- CULTURAL VIEWPOINTS
Wishes for Children: Cultural Divergence in an Imagined Future Good Life
18:27 JST, November 5, 2023
Many years ago, when our children were young, some other mothers and I would occasionally discuss the hopes we held regarding our little ones, who were usually racing around us as we spoke. In addition to some general, fuzzier hopes, I had one specific dream, which was that my daughters would become truly bicultural, a wish I remember swelling up in me when, as tiny babies, they got passports for both Japan and the U.S. My future global citizens, I thought proudly.
I saw nothing sinister or overbearing in this, but two of my friends pushed back strongly against voicing or even thinking such aspirations, feeling a strong distaste for anything that smacked of pressing their personal aspirations onto their offspring. Nevertheless, they, too, certainly wished their children would be healthy and happy, while assiduously avoiding imagining any specific scenario that would bring about these outcomes.
Probably all parents hold aspirations of some sort for their children. We want our children to have good lives, but what we mean by a “good life” naturally may vary, for an array of reasons. Developmental psychologists Kazuko Behrens and Tomo Umemura set out to assess how culture might affect the aspirations of mothers regarding their children’s future lives. They interviewed 48 Japanese mothers from Sapporo ranging in age from 29 to 46 and 66 American mothers from Texas ranging in age from 20 to 40. Participants in both groups had an annual income of around $45,000. They asked them, “If you have three wishes for your child 20 years from now, what would they be?” Interestingly, some of the Japanese mothers did not come up with three wishes, although all of the American mothers did.
The responses were classified into categories. Four of the categories ended up the same for both groups: well-being, relationship, personal fulfillment, achievement. A fifth category for the Japanese group was peace-making/fitting in, and a fifth category for the American group was religion. For these fifth categories, there were no responses from the other group that corresponded to them.
Wishes that were related to health or happiness were slotted into the well-being category. This type of wish was the most frequent for the American mothers, mentioned by a quarter of them, more than twice as many as the 10% of the Japanese mothers who described a wish of this type. The most common wish among the Japanese mothers was related to relationships: falling in love/marrying a kind person, which was brought up by 39% of them. Substantially fewer, 22% of the American mothers, alluded to this future hope for their children.
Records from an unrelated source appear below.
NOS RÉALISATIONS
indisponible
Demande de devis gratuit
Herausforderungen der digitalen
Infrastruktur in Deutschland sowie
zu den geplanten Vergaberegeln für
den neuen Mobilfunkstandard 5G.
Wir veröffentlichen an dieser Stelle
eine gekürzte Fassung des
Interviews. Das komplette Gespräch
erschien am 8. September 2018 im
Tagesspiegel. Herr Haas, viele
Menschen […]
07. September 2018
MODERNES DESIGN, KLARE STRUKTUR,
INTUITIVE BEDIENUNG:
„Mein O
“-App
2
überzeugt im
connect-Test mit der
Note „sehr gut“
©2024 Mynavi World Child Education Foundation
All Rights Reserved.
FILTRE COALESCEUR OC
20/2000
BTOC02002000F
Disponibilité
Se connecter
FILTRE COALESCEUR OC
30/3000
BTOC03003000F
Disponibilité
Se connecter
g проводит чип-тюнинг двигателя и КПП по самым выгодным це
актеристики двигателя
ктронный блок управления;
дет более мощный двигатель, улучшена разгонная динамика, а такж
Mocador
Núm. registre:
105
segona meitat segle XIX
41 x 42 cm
The frequency of the category of personal fulfillment was pretty comparable between the two groups, with 22% of the Japanese and 19% of the Americans saying they hoped their child would be able to do as they liked or follow their dream. The achievement category also garnered about the same percentages from the two groups: 21% of the Japanese mothers and 24% of the American mothers. Mothers in both groups who expressed a wish along these lines referred to wanting their children to achieve independence, but only some of the Japanese mothers discussed a desire for their child to be international, while only some of the American mothers talked about their child making a decent amount of money. For all of the four categories the two groups shared in common, the American mothers had about the same frequencies, but the Japanese mothers’ frequency in mentioning relationships was almost four times their reference to well-being.
The fifth categories were not high in terms of frequency but represented culture-specific wishes. Ten percent of the mothers in the U.S. brought up religion, touching on hopes that their child would live a life pleasing to God, but no religious aspirations were raised by the Japanese mothers. Conversely, 8% of the Japanese mothers, but none of their American counterparts, wanted their child to have an average, carefree life or to be no bother to others.
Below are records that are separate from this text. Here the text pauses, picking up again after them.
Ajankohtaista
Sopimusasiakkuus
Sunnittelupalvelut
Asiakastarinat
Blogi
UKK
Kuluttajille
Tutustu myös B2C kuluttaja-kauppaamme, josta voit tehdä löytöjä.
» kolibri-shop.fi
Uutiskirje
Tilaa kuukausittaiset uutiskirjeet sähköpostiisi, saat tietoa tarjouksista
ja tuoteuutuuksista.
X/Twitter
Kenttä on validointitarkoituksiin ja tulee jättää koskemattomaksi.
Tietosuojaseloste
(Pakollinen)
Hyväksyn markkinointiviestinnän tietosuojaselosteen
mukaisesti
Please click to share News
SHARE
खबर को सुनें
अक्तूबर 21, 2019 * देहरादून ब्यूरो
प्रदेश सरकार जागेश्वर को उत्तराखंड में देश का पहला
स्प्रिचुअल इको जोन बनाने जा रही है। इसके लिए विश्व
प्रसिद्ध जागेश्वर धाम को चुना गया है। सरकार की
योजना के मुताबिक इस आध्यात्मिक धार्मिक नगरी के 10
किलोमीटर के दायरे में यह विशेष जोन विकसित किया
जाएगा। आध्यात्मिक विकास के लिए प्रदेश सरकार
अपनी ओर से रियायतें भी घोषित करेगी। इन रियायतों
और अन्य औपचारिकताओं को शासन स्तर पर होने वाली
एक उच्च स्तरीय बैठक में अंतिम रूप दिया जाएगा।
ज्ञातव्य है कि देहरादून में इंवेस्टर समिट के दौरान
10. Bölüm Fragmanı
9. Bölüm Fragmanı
Behrens and Umemura additionally assigned scores to responses in the different categories according to whether they were emotion-oriented or instrumental. Wishes associated with well-being and relationships were considered emotion-oriented and received a score of 3, whereas those related to achievement were deemed instrumental, garnering a score of 1. They viewed the categories of personal fulfillment, peace-making/fitting in and religion as falling in the middle as they are more focused on the child finding their own way in life with a more laissez-faire attitude on the part of the mother. These wishes received a score of 2. The results suggested the Japanese mothers were slightly more instrumental in their wishes than their American counterparts.
The researchers note that many of the mothers apparently based their wishes for their children closely on their own lives, particularly regarding the relationship category, but in varying ways. For example, one Japanese woman wished her daughter to marry someone like her husband, while another Japanese woman hoped her daughter would marry someone unlike her own spouse. An American woman hoped her daughter would remain unmarried, and another wished her daughter would have children, but not at 17 years of age.
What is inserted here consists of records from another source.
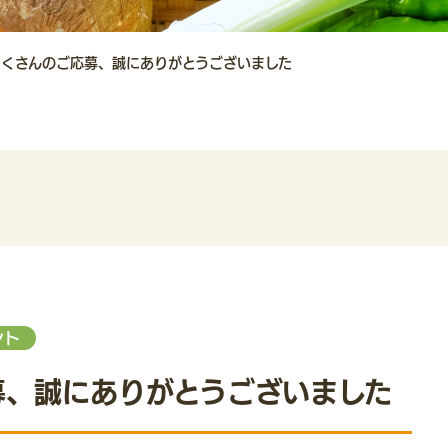
たくさんのご応募、誠にありがとうございました
ント
募、誠にありがとうございました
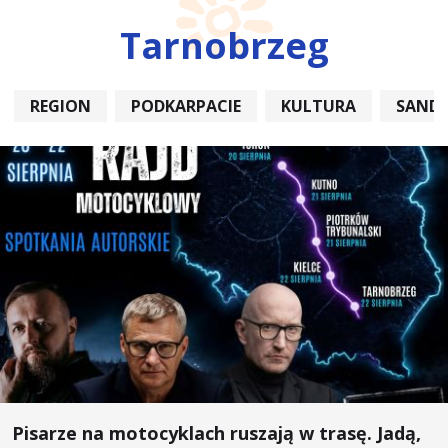
Tarnobrzeg
REGION
PODKARPACIE
KULTURA
SAND
Pisarze na motocyklach ruszają w trasę. Jadą,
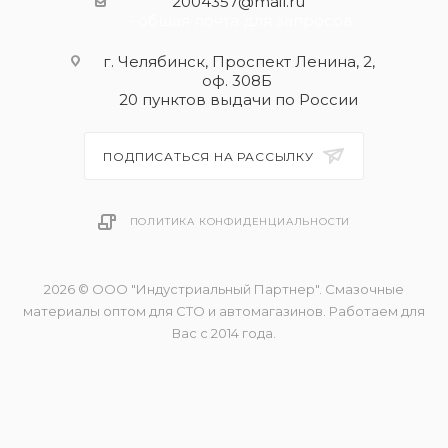
2004357@mail.ru
- общая почта для запросов
г. Челябинск, Проспект Ленина, 2,
оф. 308Б
20 пунктов выдачи по России
ПОДПИСАТЬСЯ НА РАССЫЛКУ
ПОЛИТИКА КОНФИДЕНЦИАЛЬНОСТИ
2026 © ООО "Индустриальный Партнер". Смазочные
материалы оптом для СТО и автомагазинов. Работаем для
Вас с 2014 года.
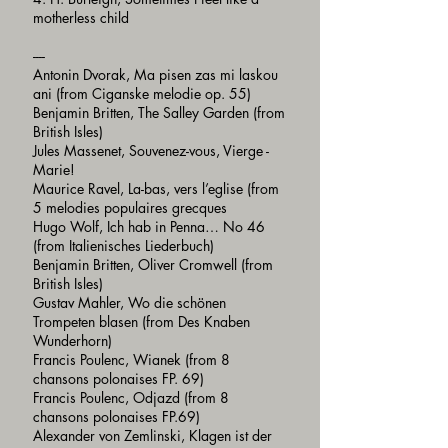
motherless child
----
Antonin Dvorak, Ma pisen zas mi laskou
ani (from Ciganske melodie op. 55)
Benjamin Britten, The Salley Garden (from
British Isles)
Jules Massenet, Souvenez-vous, Vierge -
Marie!
Maurice Ravel, La-bas, vers l’eglise (from
5 melodies populaires grecques
Hugo Wolf, Ich hab in Penna… No 46
(from Italienisches Liederbuch)
Benjamin Britten, Oliver Cromwell (from
British Isles)
Gustav Mahler, Wo die schönen
Trompeten blasen (from Des Knaben
Wunderhorn)
Francis Poulenc, Wianek (from 8
chansons polonaises FP. 69)
Francis Poulenc, Odjazd (from 8
chansons polonaises FP.69)
Alexander von Zemlinski, Klagen ist der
I myself would not have necessarily had a specific image of my children as global citizens if I had not been living in Japan. My experience of applying for my children’s passports was certainly part of it, but it was interesting to see the global angle in the wishes of some of the Japanese mother’s achievement category responses. I may have picked up on Japan’s zeitgeist in addition to my particular circumstances driving my wishes. My wish for my daughters coincided neatly with that of some of the Japanese mothers’ achievement wishes, but who knows what I’d have wished for if I hadn’t been living in Japan with my two dual-national cutie pies? Ah, the enigma of cultural influence!
Elwood is a professor of English at Waseda University’s School of Commerce.